Die Orthographie, deren Beibehaltung hier zur Wahrung des Kolorits von Ort und Zeit beiträgt, führte hinsichtlich der Schreibweise großer und kleiner Buchstaben und dergleichen freilich öfters zu Schwierigkeiten, die wohl nur durch eine vollständige Faksimilierung der Schriftstücke hätten ganz behoben werden können. Wo Drucke und Abschriften Verwendung fanden, wurde deren Schreibweise angenommen.

Nach reiflicher Überlegung fiel dann aus einer Reihe von gewichtigen Gründen die Entscheidung zugunsten einer Trennung der Briefe des Schreibers und der Empfänger. Das Bild Mozarts hätte [17] bei einer Einreihung seiner Briefe unter die häufig recht ausgedehnten Schriftstücke der Familie an Geschlossenheit eingebüßt und wäre in der Fülle des Materials untergegangen, wie auch umgekehrt die Familienbriefe darunter empfindlich gelitten hätten. Anordnung und Anlage des Druckes wie die einzelnen Hinweise dürften auch in dieser Fassung unschwer die Lektüre der zusammengehörigen Briefe und die Herstellung jeglicher Zusammenhänge ermöglichen.

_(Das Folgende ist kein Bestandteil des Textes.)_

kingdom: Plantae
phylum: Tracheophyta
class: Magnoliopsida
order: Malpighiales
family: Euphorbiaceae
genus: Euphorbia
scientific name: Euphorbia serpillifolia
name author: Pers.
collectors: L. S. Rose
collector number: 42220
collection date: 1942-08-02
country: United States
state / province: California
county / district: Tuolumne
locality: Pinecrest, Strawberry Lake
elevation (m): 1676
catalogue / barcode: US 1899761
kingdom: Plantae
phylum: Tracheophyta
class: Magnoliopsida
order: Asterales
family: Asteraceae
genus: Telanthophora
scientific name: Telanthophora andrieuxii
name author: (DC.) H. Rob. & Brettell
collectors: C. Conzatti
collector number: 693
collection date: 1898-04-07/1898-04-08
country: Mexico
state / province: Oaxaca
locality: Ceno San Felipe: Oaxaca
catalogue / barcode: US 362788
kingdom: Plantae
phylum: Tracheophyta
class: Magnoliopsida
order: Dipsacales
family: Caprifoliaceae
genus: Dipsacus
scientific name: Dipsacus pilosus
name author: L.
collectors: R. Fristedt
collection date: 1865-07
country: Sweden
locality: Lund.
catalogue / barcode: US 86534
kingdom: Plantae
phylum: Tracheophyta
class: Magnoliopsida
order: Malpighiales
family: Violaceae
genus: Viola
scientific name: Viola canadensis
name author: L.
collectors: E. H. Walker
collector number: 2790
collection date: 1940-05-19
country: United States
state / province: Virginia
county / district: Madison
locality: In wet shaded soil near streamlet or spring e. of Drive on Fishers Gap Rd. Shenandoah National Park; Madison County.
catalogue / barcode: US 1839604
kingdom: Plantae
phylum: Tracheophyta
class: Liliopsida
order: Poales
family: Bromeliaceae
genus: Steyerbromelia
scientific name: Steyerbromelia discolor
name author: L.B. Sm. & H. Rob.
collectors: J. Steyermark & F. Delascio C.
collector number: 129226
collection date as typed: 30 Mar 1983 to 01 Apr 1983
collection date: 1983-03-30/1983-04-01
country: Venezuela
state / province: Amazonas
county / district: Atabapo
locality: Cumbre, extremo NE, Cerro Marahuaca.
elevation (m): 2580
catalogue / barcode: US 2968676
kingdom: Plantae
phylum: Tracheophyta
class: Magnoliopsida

Einer besonderen Begründung für die Aufnahme der Briefe der Familie bedarf es wohl heute nicht mehr. In den Briefen des Vaters wurden mit Rücksicht auf eine leichtere Verständlichkeit die häufig durch Schnörkel ersetzten End- und Mittelsilben ausgedruckt, und Schnörkel und Punkte nur dort festgehalten, wo sie als wirkliche Abkürzungen auftraten. Von den Briefen der Familie erfolgte aus Raumersparnis dann eine Ausscheidung oder eine fragmentarische Wiedergabe, wenn sie mit Mozart in keiner näheren Beziehung standen, weder an ihn oder an Familienmitglieder gerichtet waren, noch über ihn handelten. So blieb die Geschäftskorrespondenz des Vaters mit Lotter in Augsburg und Breitkopf in Leipzig fast ganz unberücksichtigt, von Briefen des Vaters an Hagenauers in Salzburg und an die verheiratete Tochter in St. Gilgen fanden nur wichtige, sich auf Mozart beziehende Stellen Aufnahme. Die Briefe der Mutter von der Mannheimer und Pariser Reise wurden voll ständig wiedergegeben, da die bisher bekannt gewordenen wenigen Stücke keinen rechten Einblick in ihr Wesen zulassen. Einzelne allgemeine Dokumente, welche sich mit den Mitteilungen der Briefe berühren und teilweise noch nicht im genauen Wortlaut gedruckt sind, mußten ebenso wie ein Teil der aufschlußreichen Briefe, die Constanze wegen des Mozartschen Nachlasses an André in Offenbach a.M. richtete, auf eine Veröffentlichung an anderer Stelle aufgespart werden.

Die von Mozart und der Familie verwendeten Chiffren wurden beibehalten. Ihre Beseitigung hätte die Lektüre einzelner Briefstellen zwar etwas erleichtert, aber auch das Bild der Originale zerstört. Kurze Anmerkungen und die Dechiffrierungen wurden gleich den einzelnen Briefen beigesetzt, speziellen Bemerkungen und Nachweisen [18] dienen die Erläuterungen am Schlusse der einzelnen Briefbände. Auf eine Erklärung süddeutscher Dialektwörter, die sich noch heute im Sprachgebrauch erhalten haben, durfte wohl verzichtet werden.

Quelle:
Die Briefe W. A. Mozarts und seiner Familie. 5 Bände, Band 1. München/ Leipzig 1914, S. XVI16-XIX19.